* TASK PROMPT:
Across the entries that follow, count each line holding "pinky" and state the total alone.

* DATASET ENTRIES:
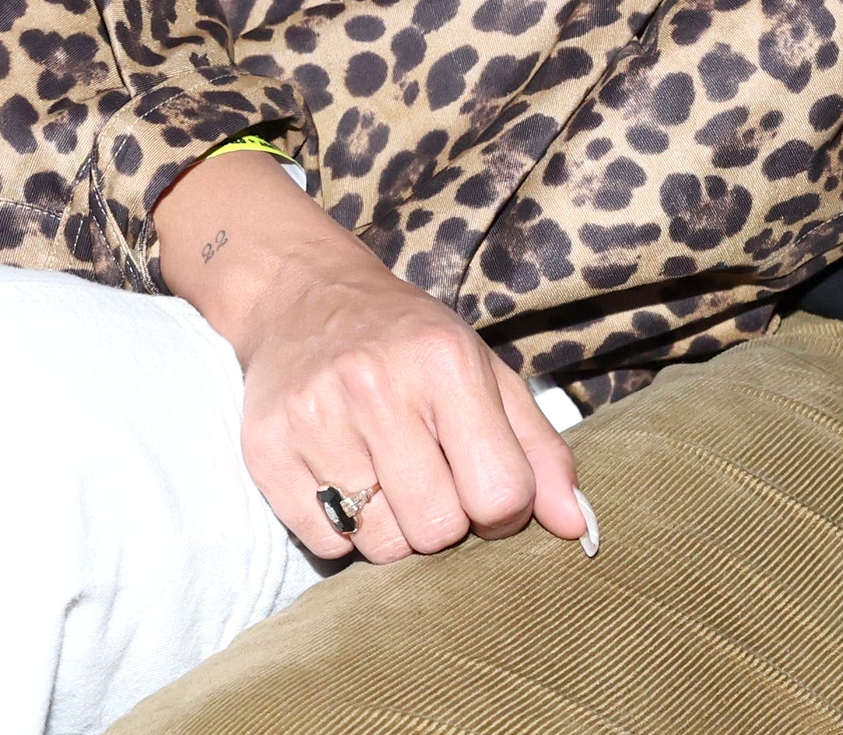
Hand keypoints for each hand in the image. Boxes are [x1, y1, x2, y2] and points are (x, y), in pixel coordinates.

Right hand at [155, 151, 593, 564]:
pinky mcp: (265, 450)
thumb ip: (539, 451)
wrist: (305, 296)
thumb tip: (577, 528)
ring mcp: (316, 418)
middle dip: (446, 519)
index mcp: (446, 362)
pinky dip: (342, 529)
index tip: (487, 485)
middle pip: (438, 529)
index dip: (504, 509)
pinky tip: (344, 476)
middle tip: (432, 476)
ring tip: (386, 473)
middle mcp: (378, 385)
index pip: (500, 493)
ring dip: (393, 527)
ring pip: (381, 545)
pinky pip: (324, 545)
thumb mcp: (487, 373)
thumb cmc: (413, 342)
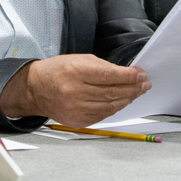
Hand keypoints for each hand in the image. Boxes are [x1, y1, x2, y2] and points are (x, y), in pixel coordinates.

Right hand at [0, 54, 150, 127]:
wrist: (36, 90)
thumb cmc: (58, 70)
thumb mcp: (79, 59)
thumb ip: (103, 67)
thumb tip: (127, 74)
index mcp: (75, 72)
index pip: (109, 76)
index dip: (128, 76)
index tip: (141, 75)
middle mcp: (74, 92)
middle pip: (111, 92)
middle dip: (132, 88)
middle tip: (145, 84)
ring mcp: (75, 109)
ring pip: (110, 106)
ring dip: (127, 99)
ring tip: (138, 92)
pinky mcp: (77, 121)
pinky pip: (103, 116)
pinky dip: (115, 108)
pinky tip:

* OUTPUT OF THE EXERCISE:
8